En la cultura judeo-cristiana, la
comisión de una falta lleva aparejada, para su condonación, la necesaria
reparación en la forma que la justicia o la sociedad civil tengan establecida.
En términos religiosos, eso se llama penitencia, cumplida la cual, el reo
–voluntario o accidental- queda libre de toda mancha. En términos sociales,
pasa lo mismo. El infractor, cumple la pena que el organismo correspondiente le
haya infringido y queda completamente limpio, exactamente igual que antes de
cometer el desafuero.
Pero toda regla tiene su excepción y
los poderosos tienen la especial habilidad de librarse de las normas que son
aplicables, con rigurosa exactitud, al resto de los mortales. Si un rey se
equivoca, metiendo la pata hasta el corvejón –que para eso es humano como todo
el mundo- le bastará con un “Me he equivocado, no volverá a ocurrir” para
quedar exento de toda mácula. Si un presidente del gobierno, pongamos por caso,
es engañado por alguno de sus secuaces de primer nivel y continua mandándole
mensajitos infantiles, ignorante de que hoy día se pueden rastrear hasta los
momentos más íntimos de cualquier persona, le bastará con la misma fórmula que
al monarca anterior. Y aquí no ha pasado nada.

^^^^^^^^^^^^^^^^

Consigna - Prosigue con el texto sobre la reparación de las faltas y la impunidad de los poderosos desde el punto en que se detiene. Los ítems proceden de una fuente distinta.

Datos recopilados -
^^^^^^^^^^^^^^^^

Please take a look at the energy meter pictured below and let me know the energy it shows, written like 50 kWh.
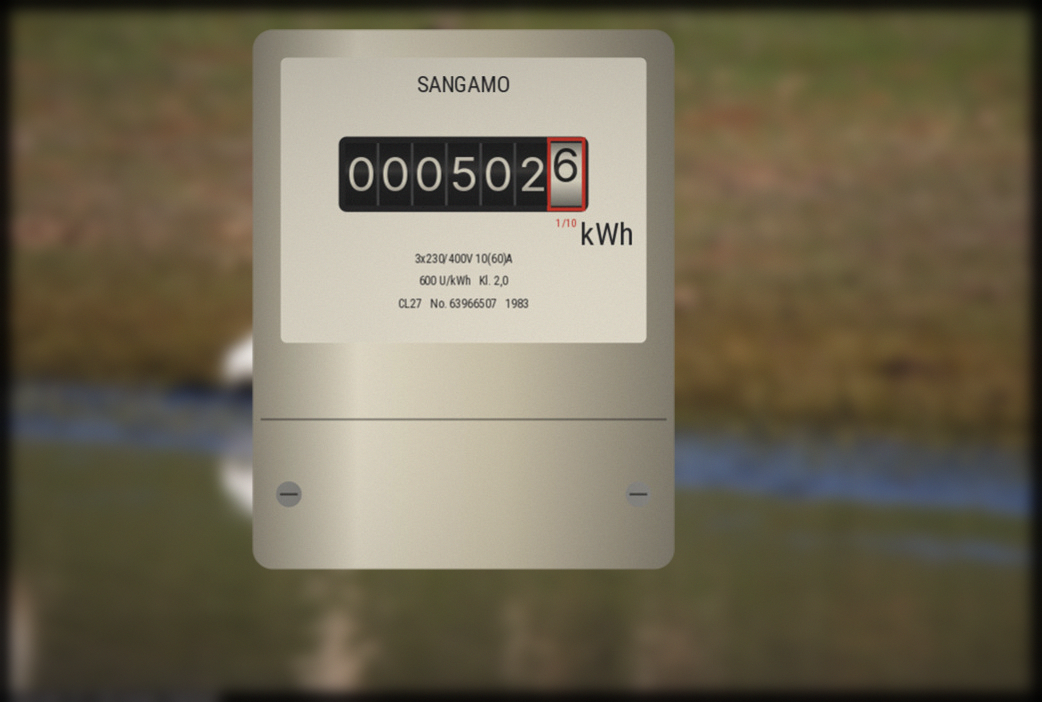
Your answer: 502.6 kWh
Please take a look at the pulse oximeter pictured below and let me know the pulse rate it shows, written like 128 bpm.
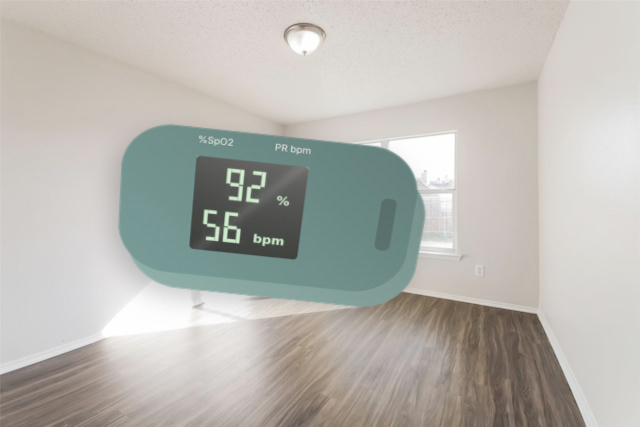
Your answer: 56 bpm
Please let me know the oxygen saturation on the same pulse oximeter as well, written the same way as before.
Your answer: 92 %
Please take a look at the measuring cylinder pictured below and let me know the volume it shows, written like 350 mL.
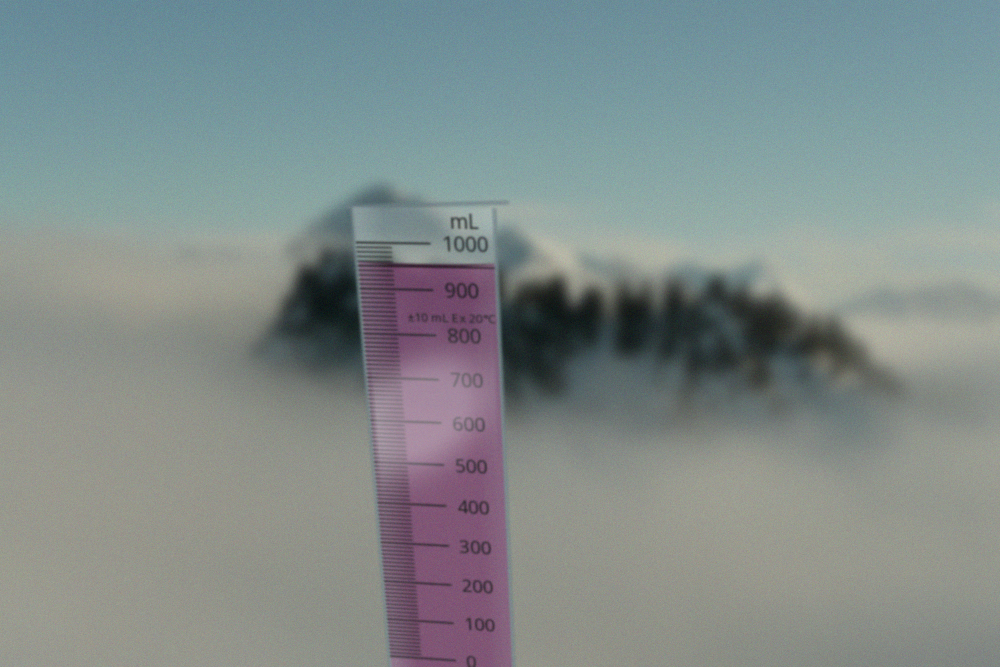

^^^^^^^^^^^^^^^^

Resultado del ejercicio -
Don Vito Corleone, que también
ejercía el poder a su manera, ya nos recomendaba hace muchos años no hablar por
teléfono y menos dejar rastros como esos. Según su opinión, el que eso hacía no
era bueno ni malo, era, sencillamente, tonto. Conviene leer, porque se aprende
mucho.
Me traen a la memoria estos casos de
errores nunca subsanados, a los que los miembros de esta sociedad nos
acostumbramos de forma vergonzosa, la reparación que Enrique II Plantagenet,
bien motu proprio, bien obligado por
las circunstancias, proporcionó a su país tras haber inducido el asesinato de
su canciller Tomás Becket: con el torso desnudo, en el atrio de la catedral de Canterbury,
ofreció su espalda al verdugo para que le diera la tanda de azotes
correspondientes a la expiación de su grave falta. El pueblo asistió a la
flagelación y luego vitoreó a su rey.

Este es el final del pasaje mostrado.